AM: One of my favorite tales is now one of the TV episodes. It is also the first story in the book, and was the first episode of the podcast. It is titled “They Made a Tonic”. It is about a young woman in Rhode Island in the 1890s who became sick and died. She wasn’t the first in her family to pass away from this illness, and people were starting to wonder what was going on. The folklore of the time suggested that maybe one of the people who had already died was feeding on the living from the grave, so they dug her up, cut out her heart and liver, and burned them on a stone in the cemetery. Because her brother was sick but had not died yet, they mixed the ashes with a bunch of liquids and made a tonic, which they then fed to him as a remedy.

PRH: We’re about to take a tonic of yours: a concoction in the form of your book. I assume some part of your own heart is in it.

AM: I have a passion for the connections between the stories. I tell stories on the podcast all of the time, but they become powerful when you put them in a book like this. For example, all of the tales of small, invisible little creatures are all in one section. When you read them in a row, you pick up on these little details — an element from Indonesia, an element from Ireland, an element from Native American folklore — that are separated by months or weeks in the podcast, but are right there in the book for you to grab on to consistencies that, honestly, shouldn’t exist. There’s no reason why the people of Indonesia would talk about creatures in the same way that people in Ireland did because those cultures never connected, and yet they did in this way. It’s fascinating to see happen.

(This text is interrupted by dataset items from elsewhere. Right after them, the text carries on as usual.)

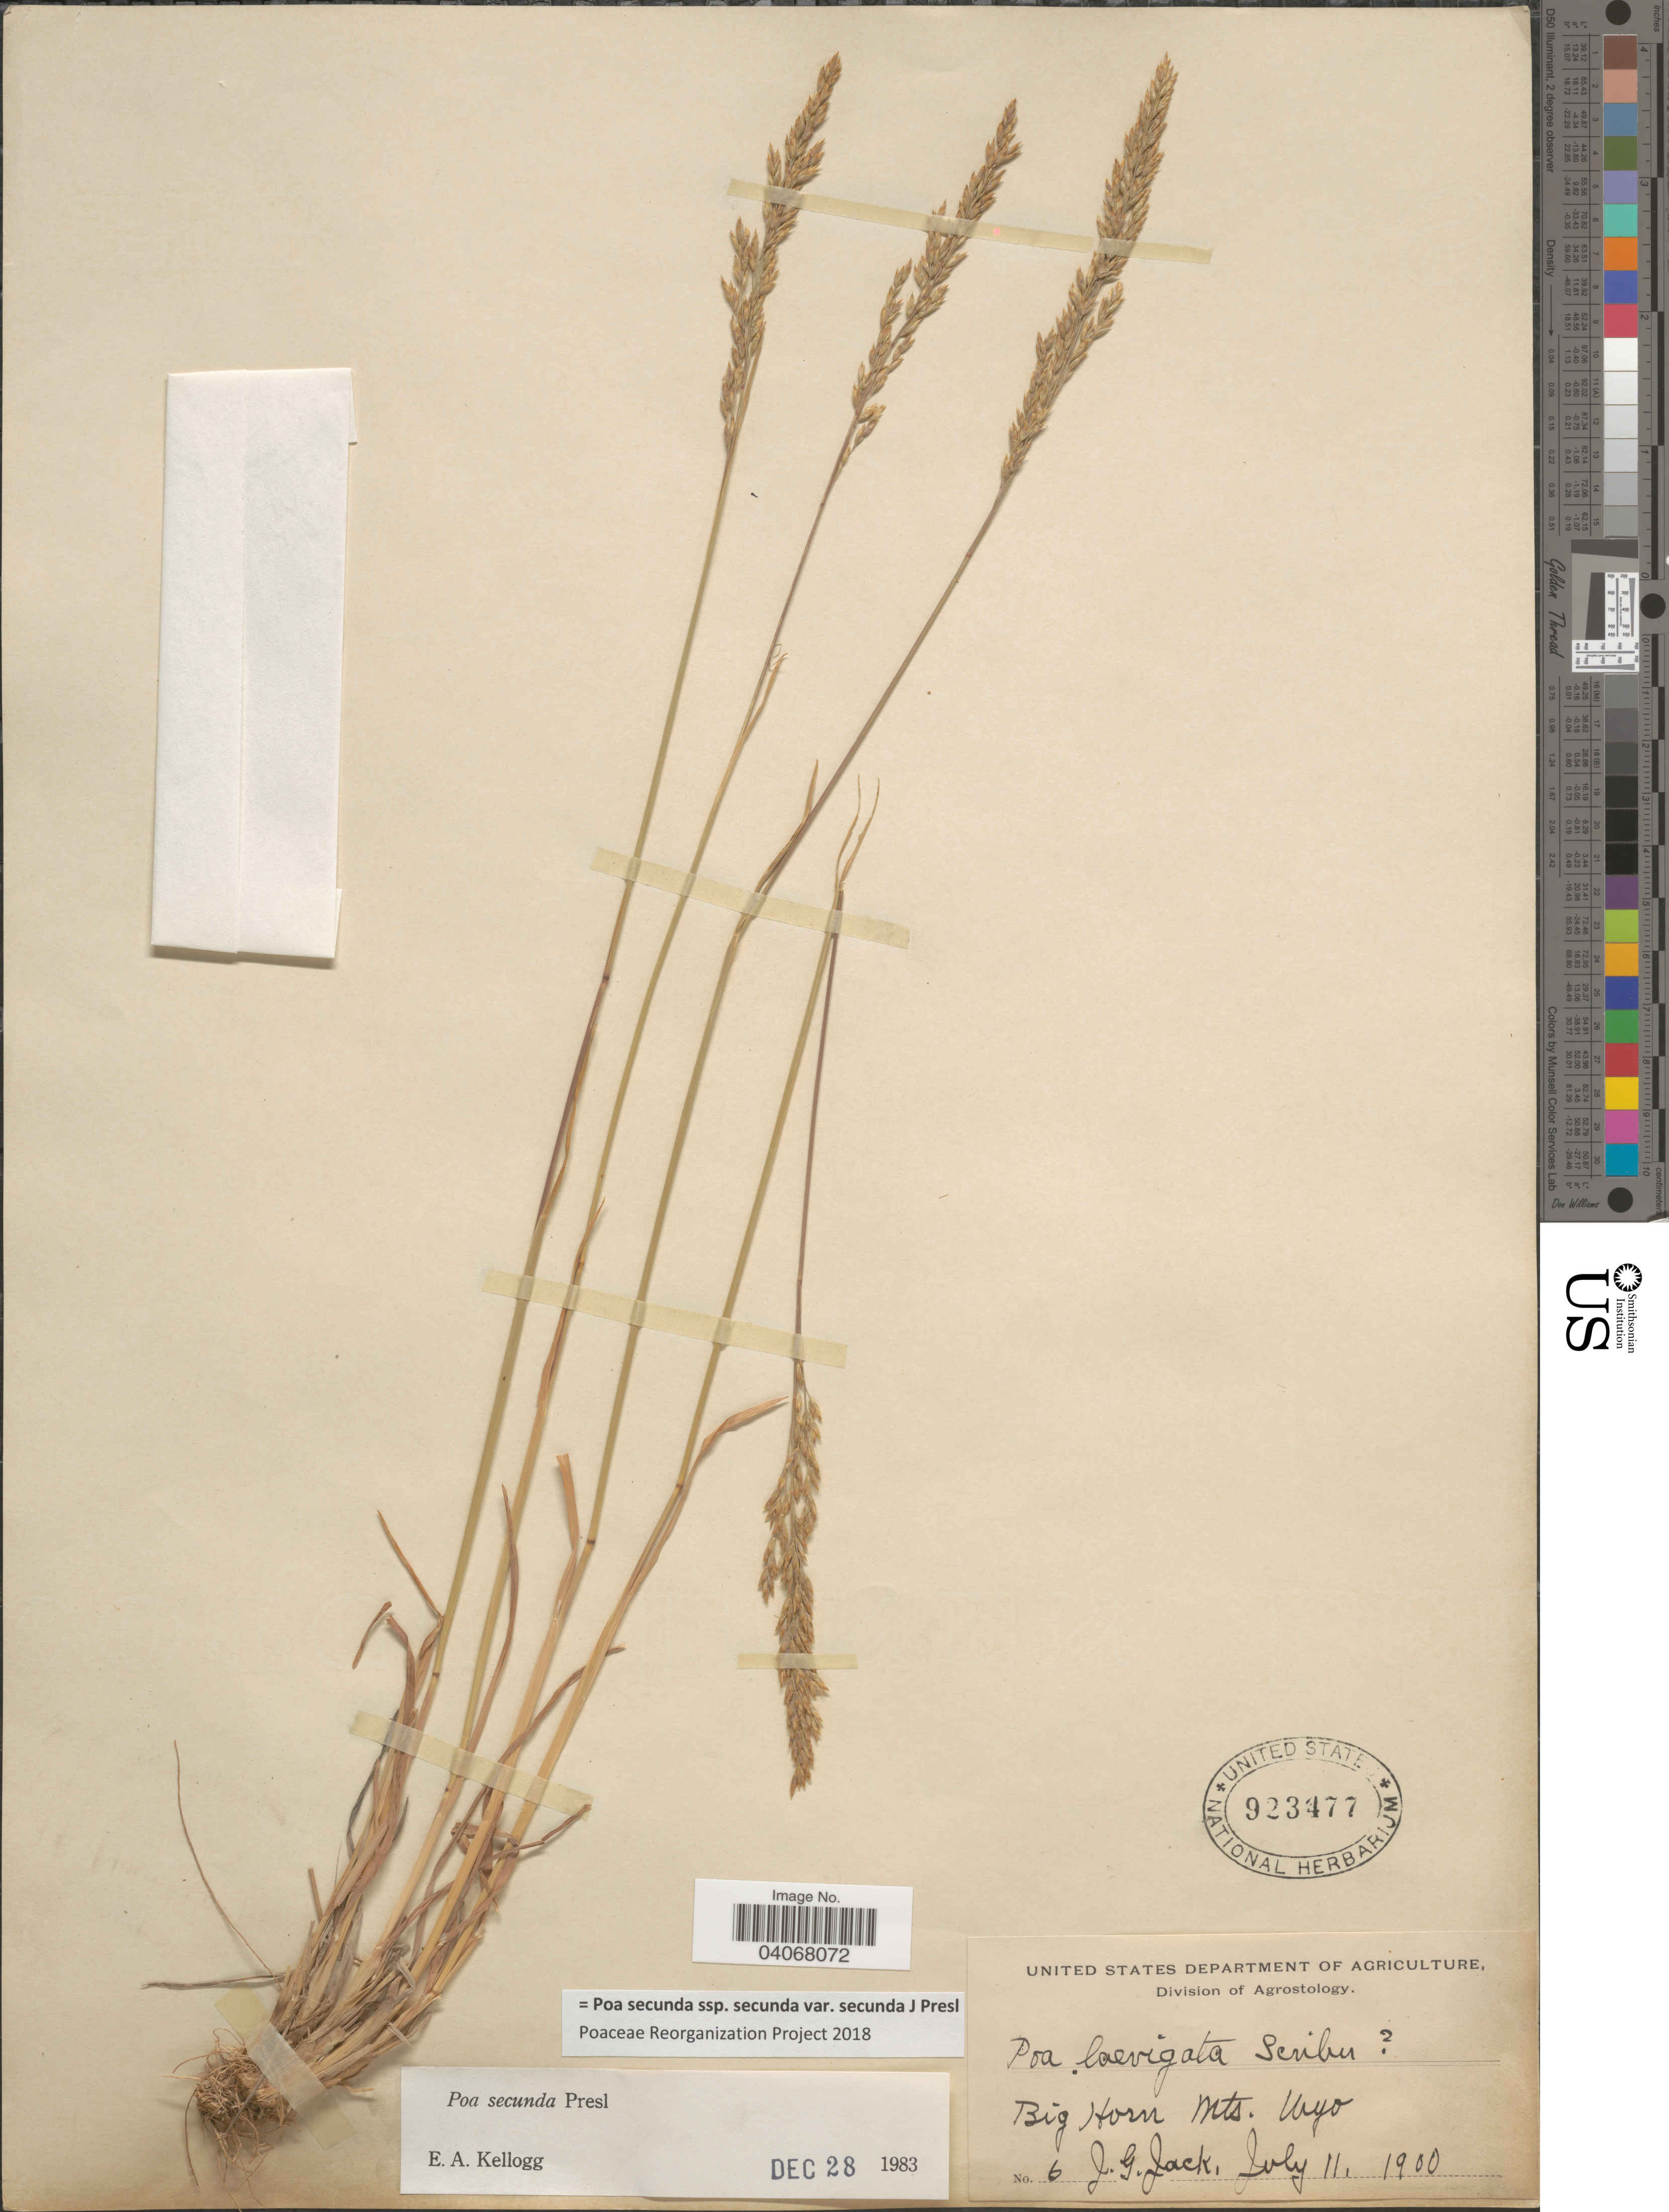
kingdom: Plantae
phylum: Tracheophyta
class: Liliopsida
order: Poales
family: Poaceae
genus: Poa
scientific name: Poa secunda subsp. secunda var. secunda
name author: J. Presl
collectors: J. G. Jack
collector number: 6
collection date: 1900-07-11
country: United States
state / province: Wyoming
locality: Big Horn Mts.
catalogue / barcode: US 923477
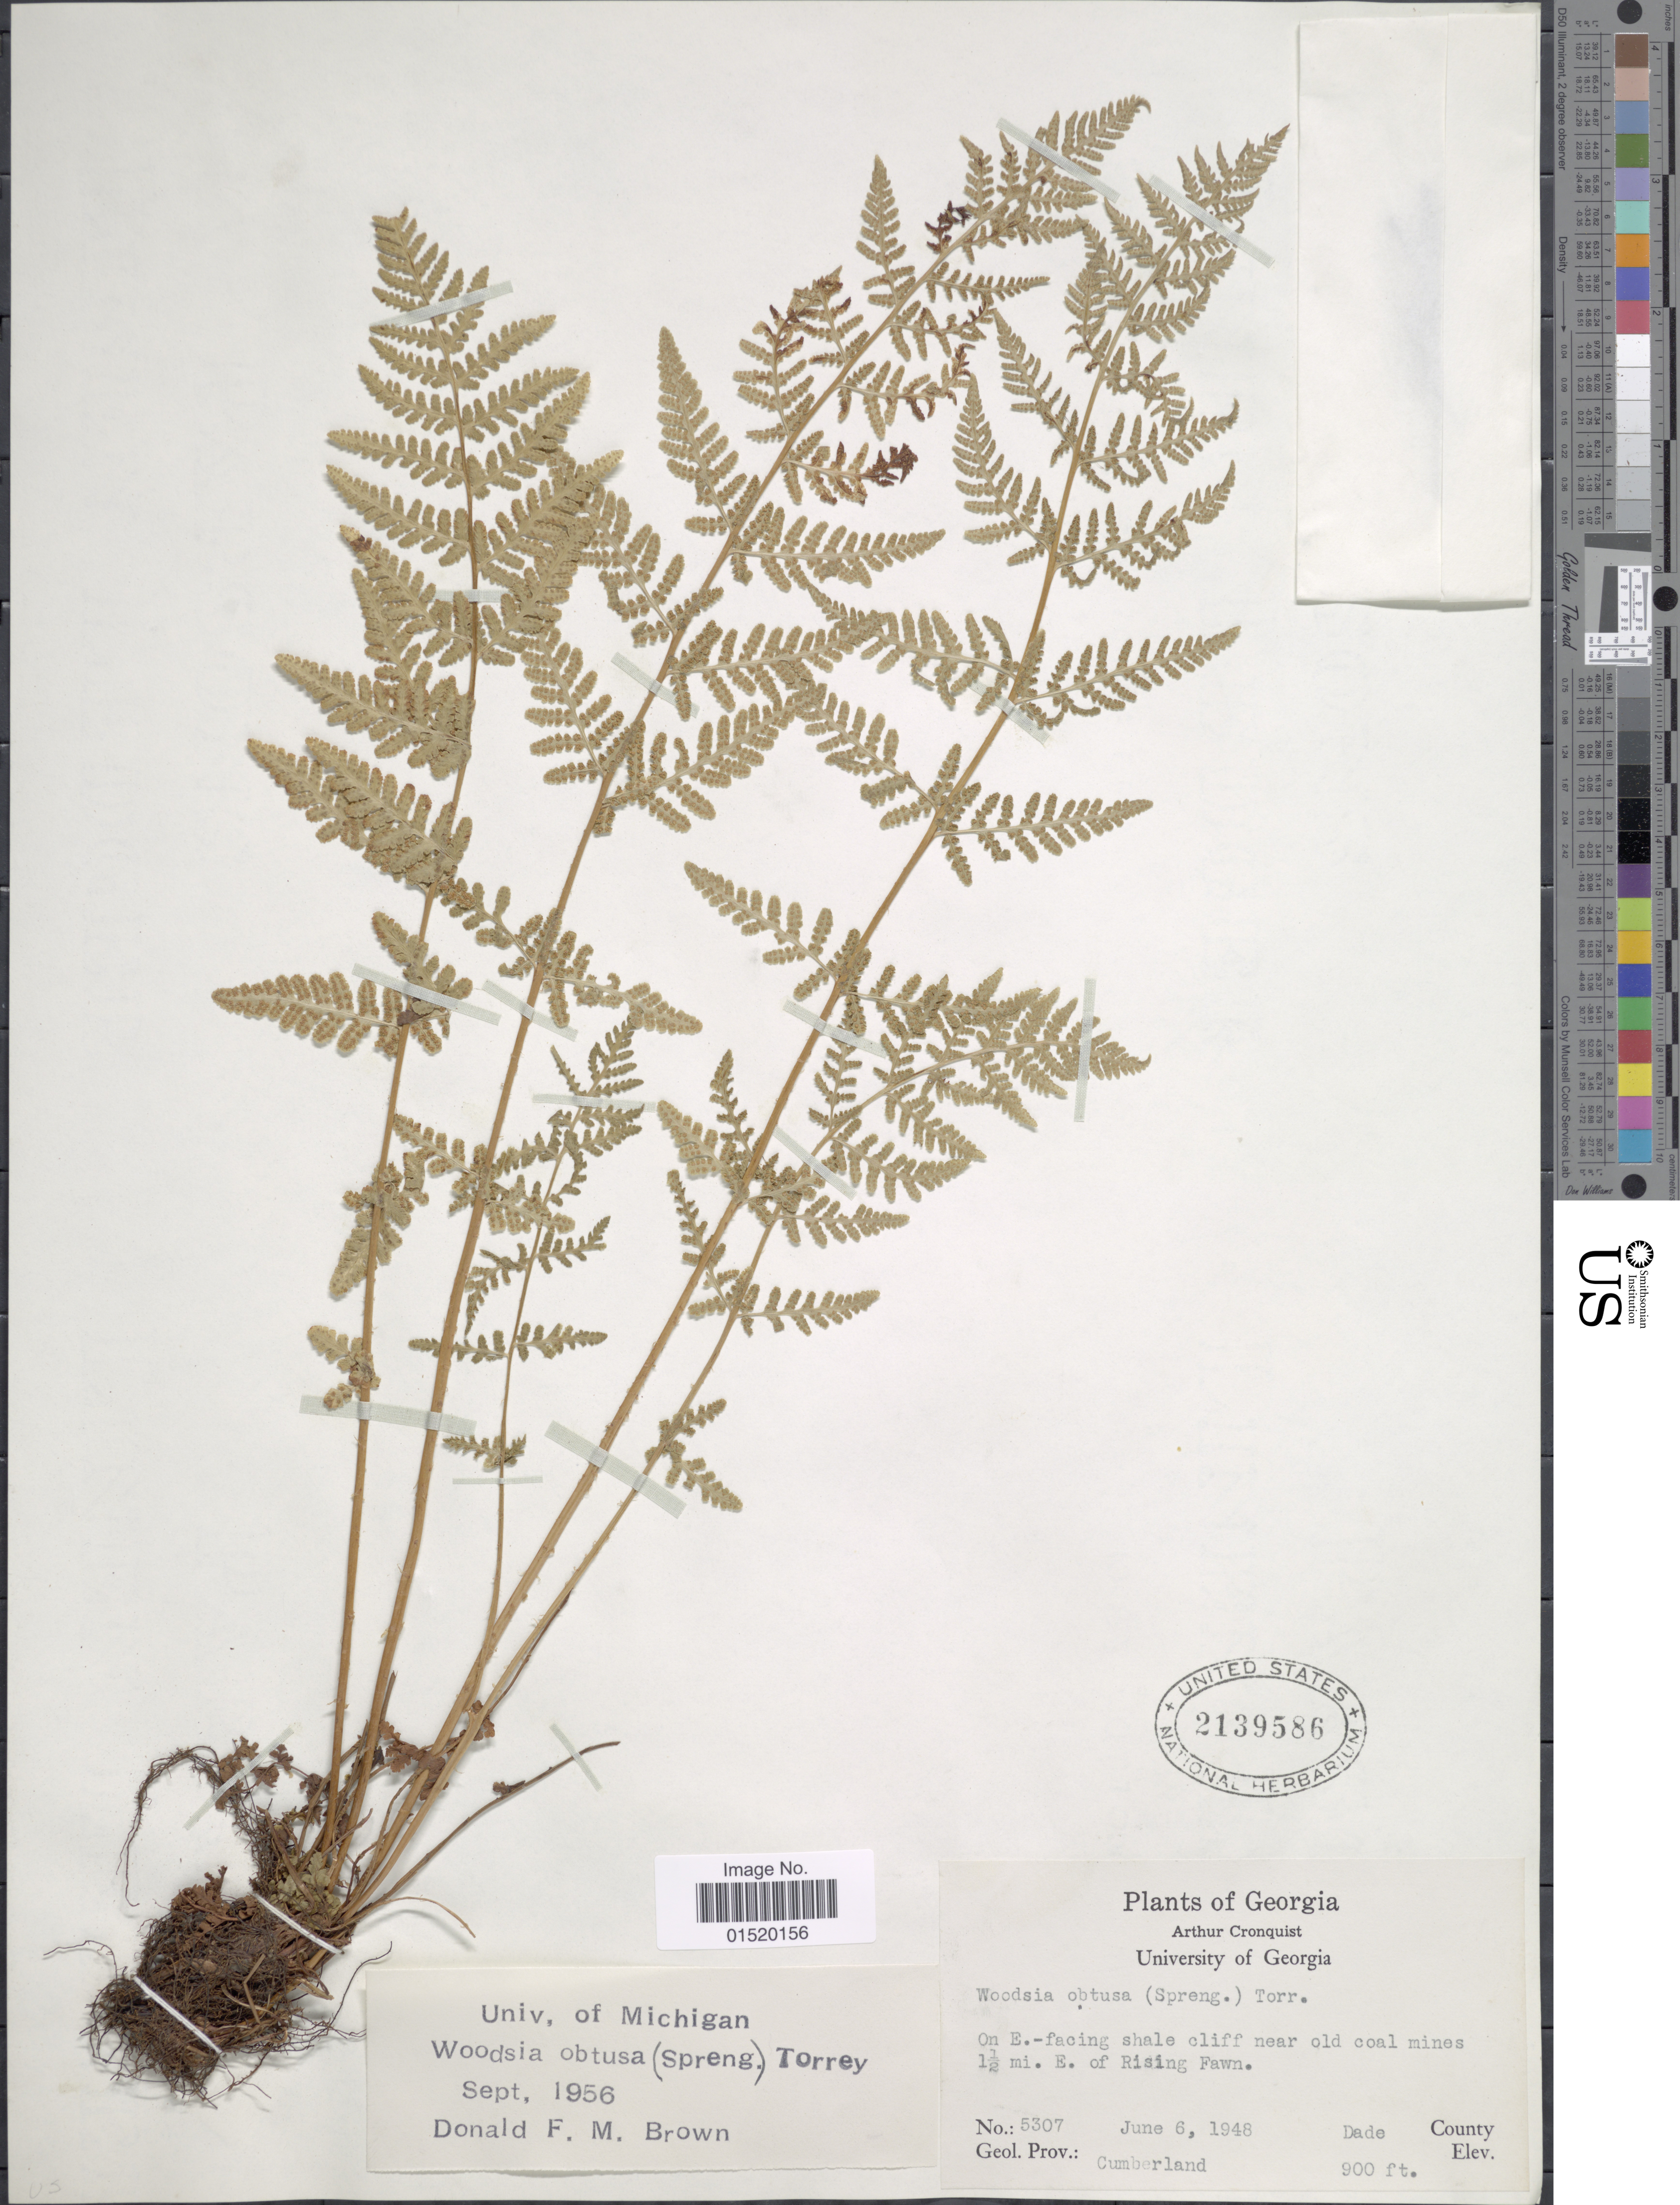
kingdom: Plantae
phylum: Tracheophyta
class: Polypodiopsida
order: Polypodiales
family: Woodsiaceae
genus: Woodsia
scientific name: Woodsia obtusa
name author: (Spreng.) Torr.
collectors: A. J. Cronquist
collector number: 5307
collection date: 1948-06-06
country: United States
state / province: Georgia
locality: On E.-facing shale cliff near old coal mines 1½ mi. E. of Rising Fawn, Dade County, Geol. Prov. Cumberland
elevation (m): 274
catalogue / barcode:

PRH: What do you want to tell us about the show?

AM: The book is out on October 10, and the 13th of October, which happens to be Friday the 13th, is when the TV show is released — six episodes on Amazon Prime Video from the producers of “The Walking Dead” and “The X-Files”. I’m in good hands. It is high quality television. Robert Patrick from “Terminator 2” is in one of the episodes. Kristen Bauer van Straten from “True Blood”, and “Teen Wolf” star Holland Roden are on the show, as well. These are good, high level people telling these stories with a mix of animation, found footage, photographs, and other elements that break it up visually and help you understand the story.

PRH: Will the podcast continue?

AM: Absolutely. As long as there are stories to tell, I want to tell them.